▶ _Instructions for the task_: Where the word "Right" occurs in a line of the listing below, copy that line.
== Data for this exercise
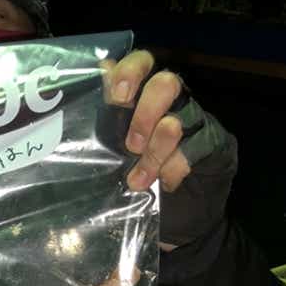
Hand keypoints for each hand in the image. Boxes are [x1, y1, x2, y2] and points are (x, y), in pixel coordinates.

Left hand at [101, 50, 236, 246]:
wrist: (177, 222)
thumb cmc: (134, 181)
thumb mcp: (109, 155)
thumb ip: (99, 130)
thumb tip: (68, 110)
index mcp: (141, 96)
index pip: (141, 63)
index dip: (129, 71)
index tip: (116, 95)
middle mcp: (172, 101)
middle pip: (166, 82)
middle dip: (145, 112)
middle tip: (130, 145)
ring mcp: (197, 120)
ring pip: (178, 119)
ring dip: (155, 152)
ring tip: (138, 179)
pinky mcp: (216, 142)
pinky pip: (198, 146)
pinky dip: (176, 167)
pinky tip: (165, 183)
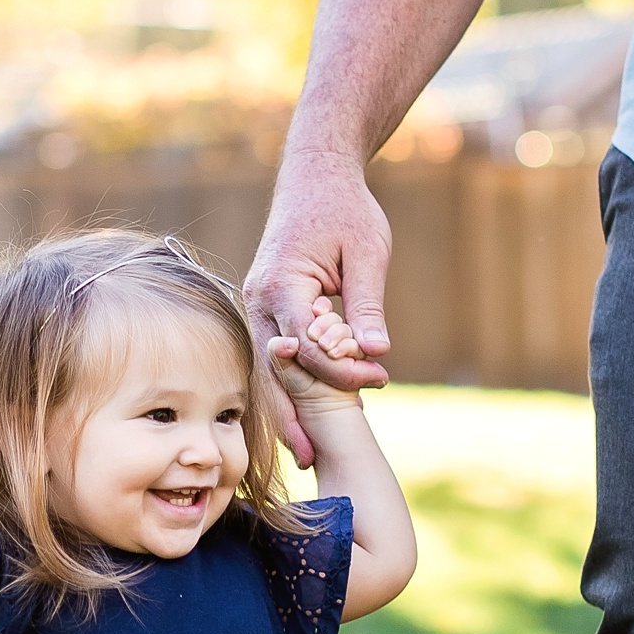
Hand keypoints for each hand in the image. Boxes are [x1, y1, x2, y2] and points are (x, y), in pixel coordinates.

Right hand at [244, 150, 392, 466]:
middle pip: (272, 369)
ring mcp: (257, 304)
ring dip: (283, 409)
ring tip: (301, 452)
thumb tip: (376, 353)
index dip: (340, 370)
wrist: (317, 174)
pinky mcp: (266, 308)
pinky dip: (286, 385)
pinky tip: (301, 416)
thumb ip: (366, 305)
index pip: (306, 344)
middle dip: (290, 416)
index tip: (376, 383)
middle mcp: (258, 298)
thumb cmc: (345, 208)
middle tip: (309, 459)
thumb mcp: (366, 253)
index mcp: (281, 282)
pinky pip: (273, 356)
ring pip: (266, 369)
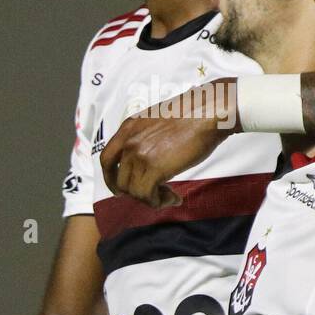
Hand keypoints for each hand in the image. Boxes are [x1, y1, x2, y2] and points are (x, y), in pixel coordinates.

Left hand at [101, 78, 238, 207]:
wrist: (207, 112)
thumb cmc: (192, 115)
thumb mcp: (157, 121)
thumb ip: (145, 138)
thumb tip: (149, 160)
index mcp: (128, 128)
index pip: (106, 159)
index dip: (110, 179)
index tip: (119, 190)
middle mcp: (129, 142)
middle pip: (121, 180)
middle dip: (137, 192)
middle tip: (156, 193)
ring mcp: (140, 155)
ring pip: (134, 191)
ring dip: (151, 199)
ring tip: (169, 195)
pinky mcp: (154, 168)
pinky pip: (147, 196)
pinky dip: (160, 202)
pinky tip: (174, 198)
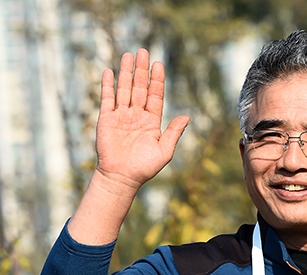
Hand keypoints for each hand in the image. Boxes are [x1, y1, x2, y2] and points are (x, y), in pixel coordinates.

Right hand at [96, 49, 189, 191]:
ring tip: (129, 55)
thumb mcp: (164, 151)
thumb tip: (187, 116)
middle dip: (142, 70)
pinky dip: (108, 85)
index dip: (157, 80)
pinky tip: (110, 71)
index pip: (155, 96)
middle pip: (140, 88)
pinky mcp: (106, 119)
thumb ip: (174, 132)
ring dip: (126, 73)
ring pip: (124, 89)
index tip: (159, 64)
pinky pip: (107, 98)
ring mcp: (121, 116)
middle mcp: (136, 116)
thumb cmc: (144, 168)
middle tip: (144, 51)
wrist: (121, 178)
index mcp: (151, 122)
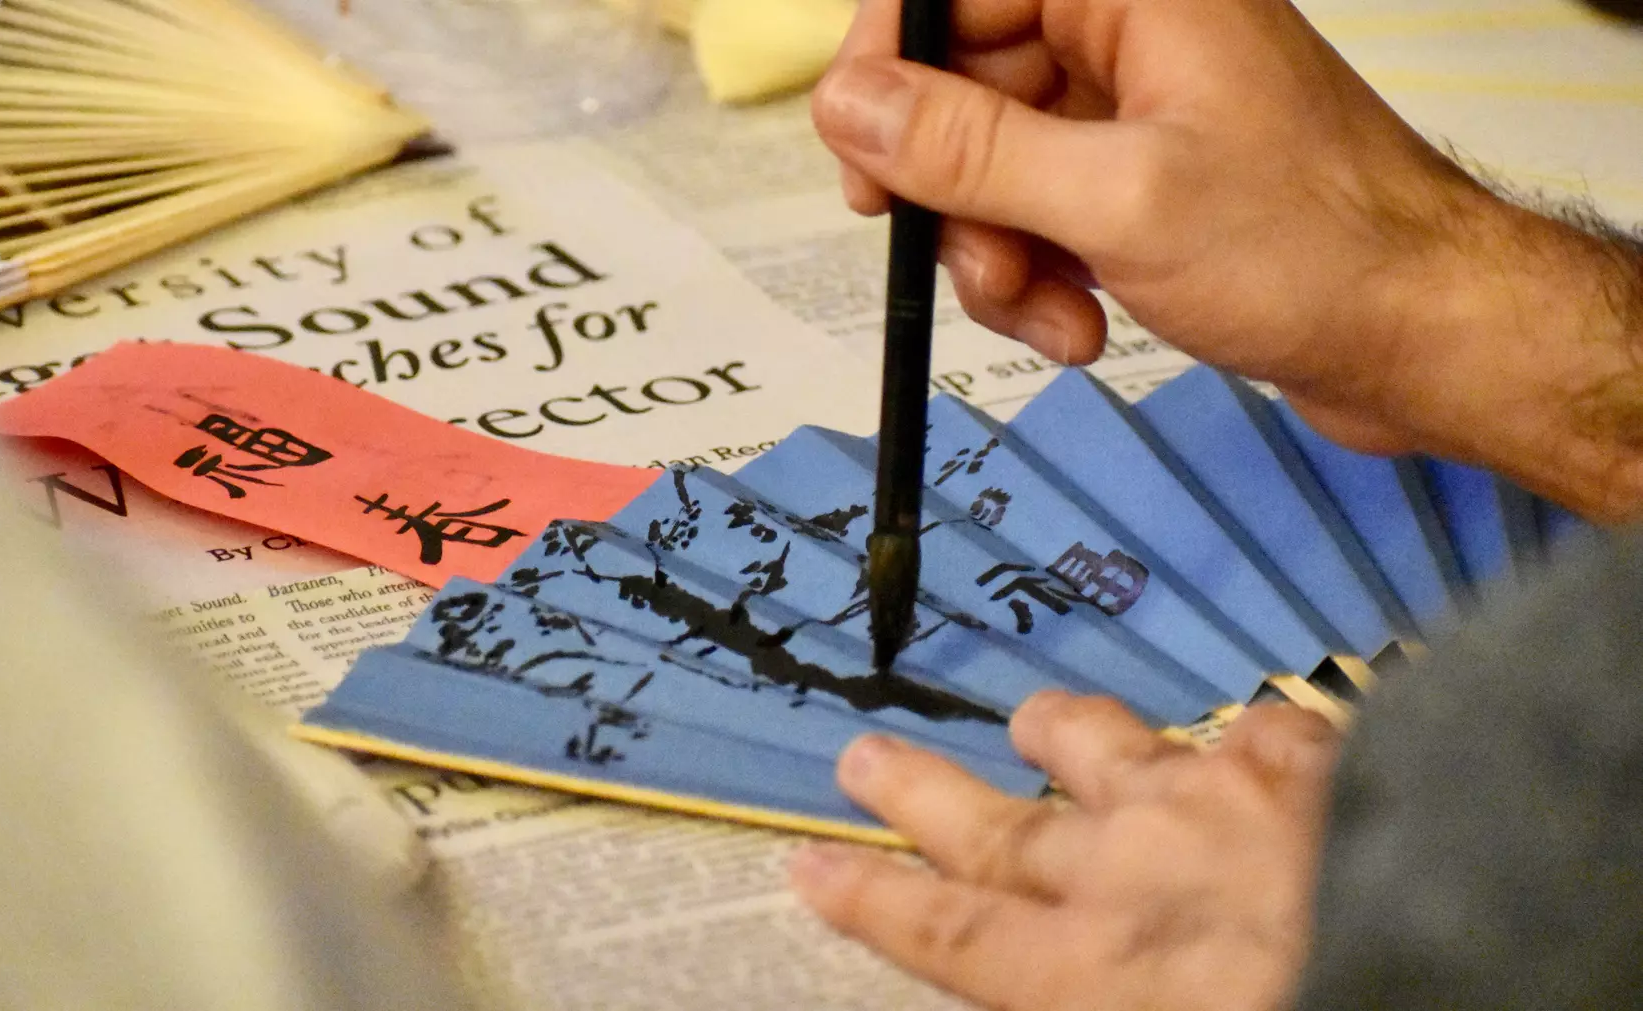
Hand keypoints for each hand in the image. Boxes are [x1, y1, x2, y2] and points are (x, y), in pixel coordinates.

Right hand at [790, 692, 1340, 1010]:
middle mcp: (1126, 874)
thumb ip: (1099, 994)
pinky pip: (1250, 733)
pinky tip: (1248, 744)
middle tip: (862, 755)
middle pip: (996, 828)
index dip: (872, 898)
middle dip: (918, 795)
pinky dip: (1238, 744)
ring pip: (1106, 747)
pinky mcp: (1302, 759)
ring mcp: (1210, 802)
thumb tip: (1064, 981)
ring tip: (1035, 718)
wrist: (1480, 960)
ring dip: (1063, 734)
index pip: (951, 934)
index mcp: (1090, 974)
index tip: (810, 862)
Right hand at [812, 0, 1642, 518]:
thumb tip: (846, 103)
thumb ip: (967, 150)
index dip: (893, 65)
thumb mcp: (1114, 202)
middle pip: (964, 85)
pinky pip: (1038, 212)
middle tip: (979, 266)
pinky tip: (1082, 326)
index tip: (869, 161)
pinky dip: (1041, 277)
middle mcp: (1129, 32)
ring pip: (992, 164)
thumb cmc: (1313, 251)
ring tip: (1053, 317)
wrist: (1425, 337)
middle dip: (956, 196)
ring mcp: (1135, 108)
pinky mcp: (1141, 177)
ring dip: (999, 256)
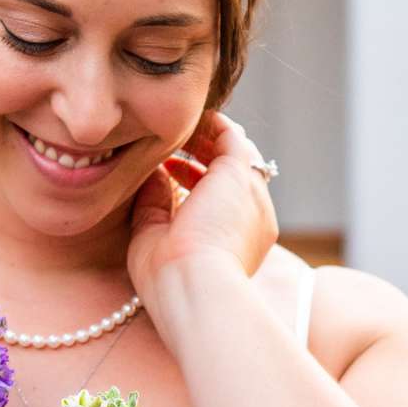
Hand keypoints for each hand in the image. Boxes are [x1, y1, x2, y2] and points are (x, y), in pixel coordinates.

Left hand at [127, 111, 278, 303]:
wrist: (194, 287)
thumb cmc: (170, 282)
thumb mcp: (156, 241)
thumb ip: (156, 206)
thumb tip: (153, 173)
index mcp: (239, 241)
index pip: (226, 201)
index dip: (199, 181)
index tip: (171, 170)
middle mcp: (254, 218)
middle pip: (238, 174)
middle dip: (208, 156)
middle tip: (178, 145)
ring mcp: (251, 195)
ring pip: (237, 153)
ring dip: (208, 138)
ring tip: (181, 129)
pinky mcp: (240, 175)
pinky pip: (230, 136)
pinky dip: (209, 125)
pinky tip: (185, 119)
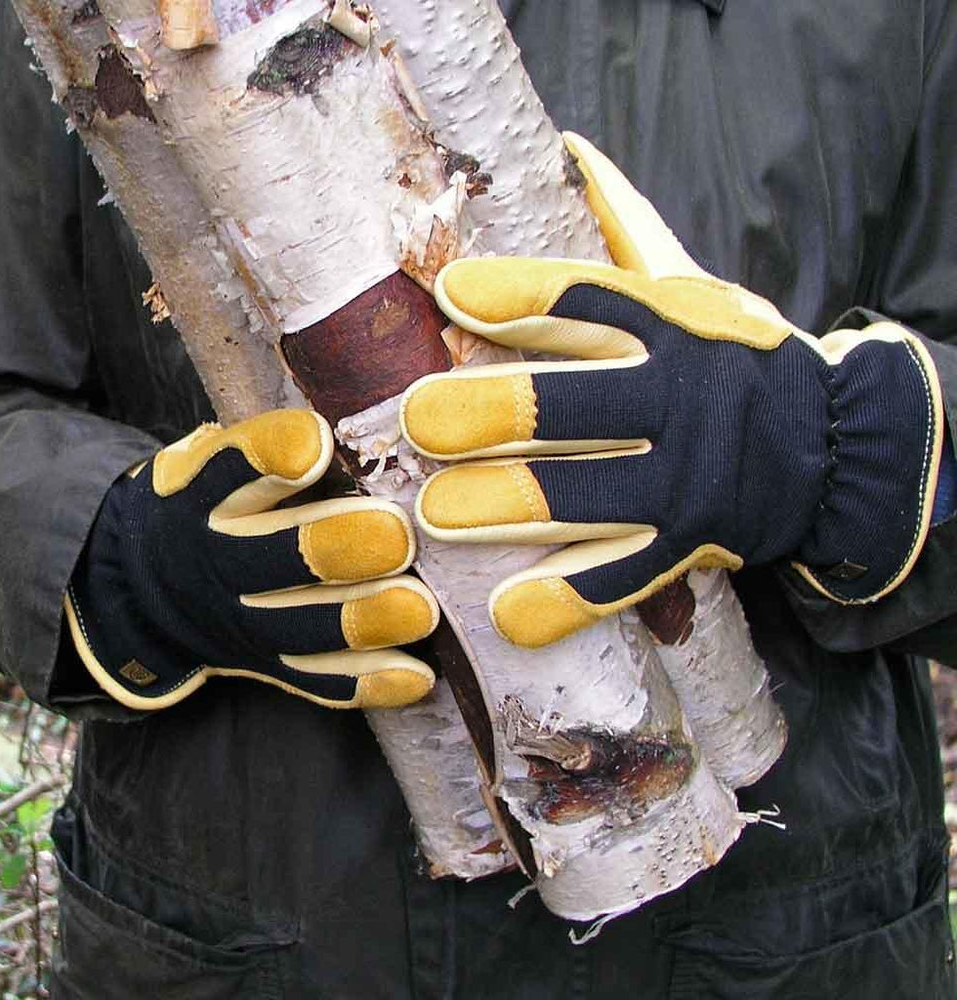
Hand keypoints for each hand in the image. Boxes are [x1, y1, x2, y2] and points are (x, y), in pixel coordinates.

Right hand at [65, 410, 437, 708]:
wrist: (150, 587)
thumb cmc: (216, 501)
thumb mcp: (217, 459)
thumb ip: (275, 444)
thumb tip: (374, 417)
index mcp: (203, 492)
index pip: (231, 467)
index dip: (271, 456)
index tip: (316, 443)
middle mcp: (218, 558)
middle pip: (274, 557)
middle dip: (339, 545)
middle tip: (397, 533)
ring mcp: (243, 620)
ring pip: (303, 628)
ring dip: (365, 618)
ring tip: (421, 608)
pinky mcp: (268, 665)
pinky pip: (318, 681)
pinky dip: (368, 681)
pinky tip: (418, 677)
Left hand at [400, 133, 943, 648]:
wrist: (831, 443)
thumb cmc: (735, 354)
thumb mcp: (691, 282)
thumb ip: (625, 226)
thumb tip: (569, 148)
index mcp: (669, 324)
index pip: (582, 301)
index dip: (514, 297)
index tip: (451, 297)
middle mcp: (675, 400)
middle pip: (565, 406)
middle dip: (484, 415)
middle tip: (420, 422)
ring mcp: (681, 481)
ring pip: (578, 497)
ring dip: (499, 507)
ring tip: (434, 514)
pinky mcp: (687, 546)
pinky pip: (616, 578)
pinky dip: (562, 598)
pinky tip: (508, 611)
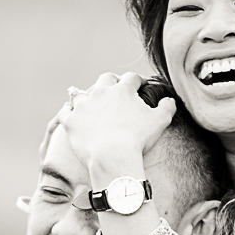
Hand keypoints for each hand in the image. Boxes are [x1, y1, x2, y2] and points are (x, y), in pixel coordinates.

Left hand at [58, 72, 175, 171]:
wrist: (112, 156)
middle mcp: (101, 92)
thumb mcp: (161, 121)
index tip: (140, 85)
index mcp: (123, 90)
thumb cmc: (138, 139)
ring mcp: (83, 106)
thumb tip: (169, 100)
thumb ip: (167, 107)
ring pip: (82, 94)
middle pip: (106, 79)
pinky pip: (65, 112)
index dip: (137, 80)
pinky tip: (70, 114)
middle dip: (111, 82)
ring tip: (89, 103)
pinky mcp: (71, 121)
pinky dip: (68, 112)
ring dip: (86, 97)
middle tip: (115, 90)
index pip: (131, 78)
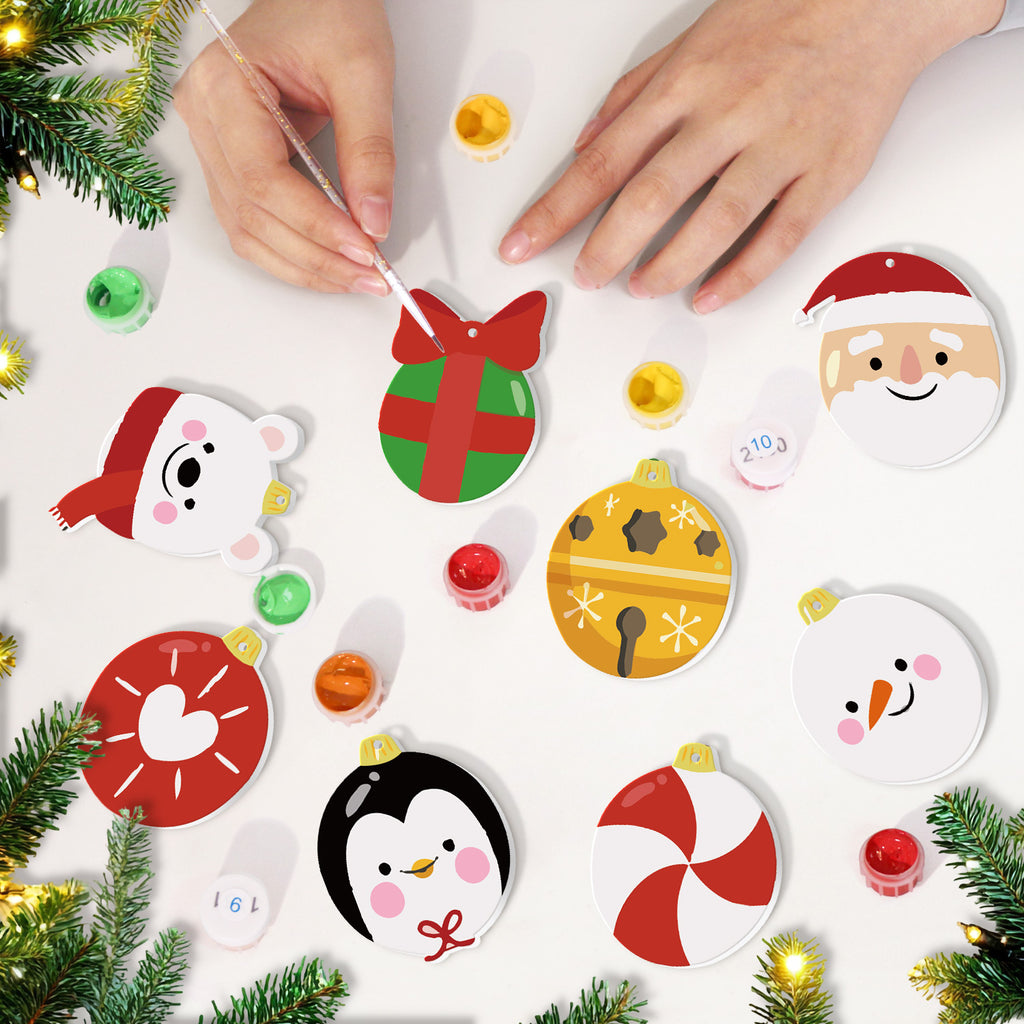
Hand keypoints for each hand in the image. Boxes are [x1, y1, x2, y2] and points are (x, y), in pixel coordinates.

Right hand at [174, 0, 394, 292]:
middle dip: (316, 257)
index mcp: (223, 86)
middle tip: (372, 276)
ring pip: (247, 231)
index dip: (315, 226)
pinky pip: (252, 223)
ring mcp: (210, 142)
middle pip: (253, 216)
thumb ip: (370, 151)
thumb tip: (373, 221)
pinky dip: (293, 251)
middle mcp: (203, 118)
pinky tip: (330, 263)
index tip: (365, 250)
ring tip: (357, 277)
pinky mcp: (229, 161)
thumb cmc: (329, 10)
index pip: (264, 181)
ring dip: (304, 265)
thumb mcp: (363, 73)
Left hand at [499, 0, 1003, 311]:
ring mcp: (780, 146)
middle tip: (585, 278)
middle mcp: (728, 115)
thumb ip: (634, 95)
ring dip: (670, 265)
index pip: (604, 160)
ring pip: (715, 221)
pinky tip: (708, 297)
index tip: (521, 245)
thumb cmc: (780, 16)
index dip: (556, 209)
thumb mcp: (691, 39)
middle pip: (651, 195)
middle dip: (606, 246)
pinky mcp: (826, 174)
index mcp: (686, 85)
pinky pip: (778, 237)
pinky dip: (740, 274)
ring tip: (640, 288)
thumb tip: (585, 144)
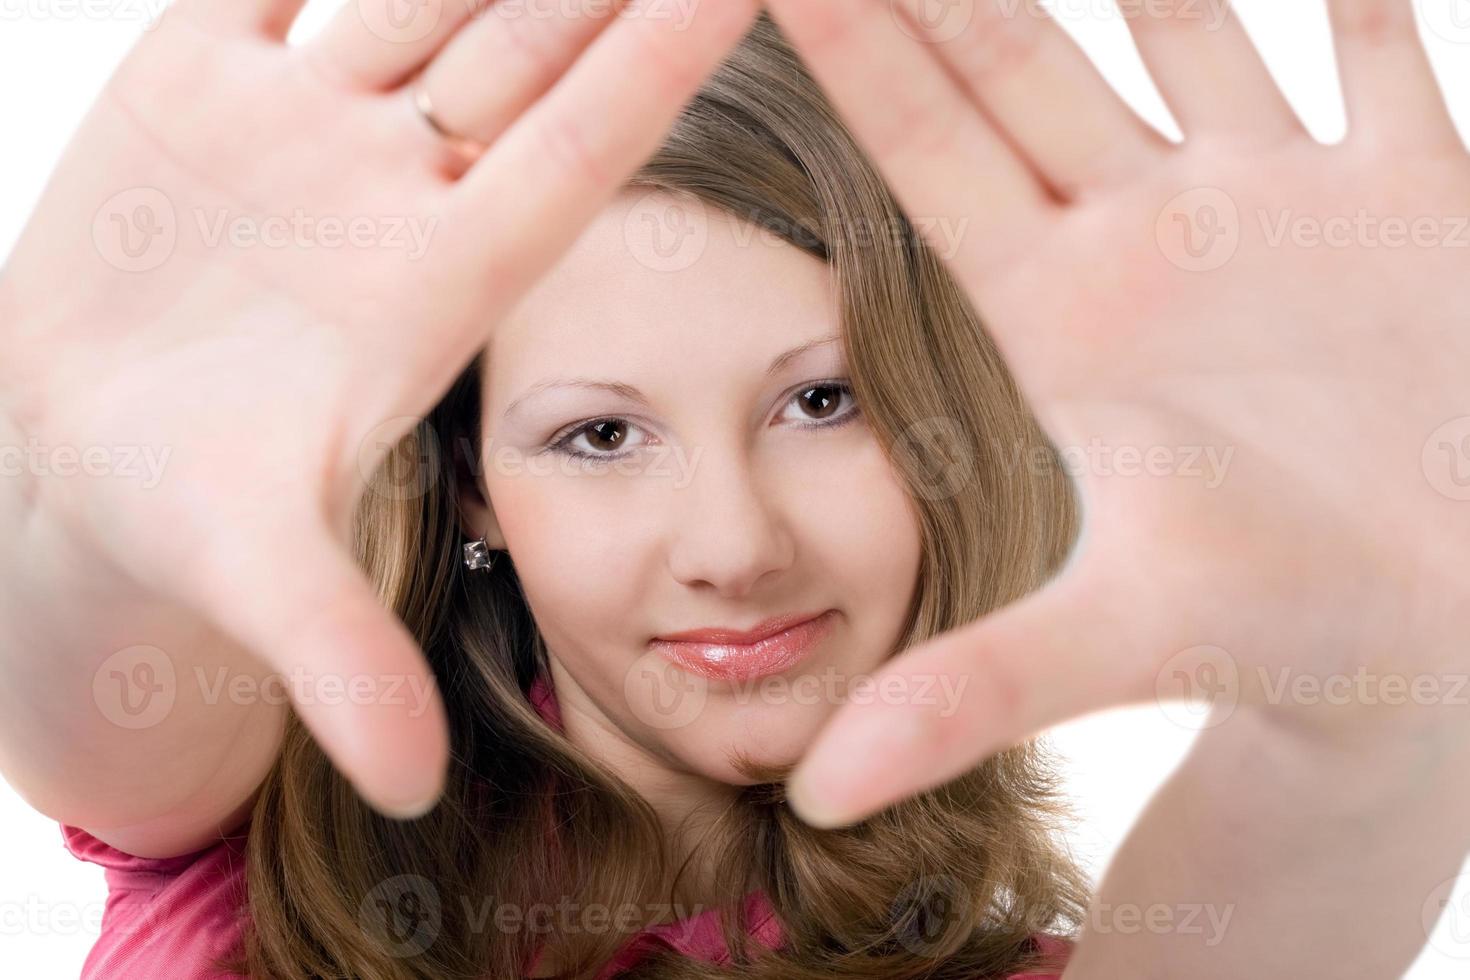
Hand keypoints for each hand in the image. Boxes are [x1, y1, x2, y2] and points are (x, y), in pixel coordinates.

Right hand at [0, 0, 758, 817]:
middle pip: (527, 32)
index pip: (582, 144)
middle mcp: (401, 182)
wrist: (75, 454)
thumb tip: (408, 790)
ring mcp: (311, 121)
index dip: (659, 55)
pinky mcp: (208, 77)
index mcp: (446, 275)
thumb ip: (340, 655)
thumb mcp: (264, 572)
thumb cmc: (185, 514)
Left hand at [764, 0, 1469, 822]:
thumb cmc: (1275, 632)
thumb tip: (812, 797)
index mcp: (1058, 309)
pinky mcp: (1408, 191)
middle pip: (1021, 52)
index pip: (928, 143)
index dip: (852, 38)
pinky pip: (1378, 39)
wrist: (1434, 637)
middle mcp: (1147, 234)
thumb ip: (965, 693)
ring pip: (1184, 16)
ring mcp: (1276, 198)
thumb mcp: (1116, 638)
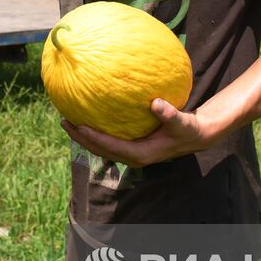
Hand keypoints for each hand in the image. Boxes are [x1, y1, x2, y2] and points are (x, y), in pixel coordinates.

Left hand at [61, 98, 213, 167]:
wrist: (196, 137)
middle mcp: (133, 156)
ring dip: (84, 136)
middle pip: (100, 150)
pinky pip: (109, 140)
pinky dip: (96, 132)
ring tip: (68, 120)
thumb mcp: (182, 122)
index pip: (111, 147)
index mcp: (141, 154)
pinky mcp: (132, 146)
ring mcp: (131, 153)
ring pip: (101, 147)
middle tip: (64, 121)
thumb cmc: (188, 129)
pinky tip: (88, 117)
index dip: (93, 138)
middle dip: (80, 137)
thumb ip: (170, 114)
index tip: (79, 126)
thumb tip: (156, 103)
====
▶ _Output_:
Right hand at [244, 150, 392, 466]:
Right hand at [96, 49, 189, 191]:
Right hand at [790, 692, 1340, 1010]:
Right hand at [812, 0, 1642, 518]:
Right hand at [65, 410, 437, 708]:
Right hand at [174, 0, 394, 292]:
Right hand at [0, 0, 758, 817]:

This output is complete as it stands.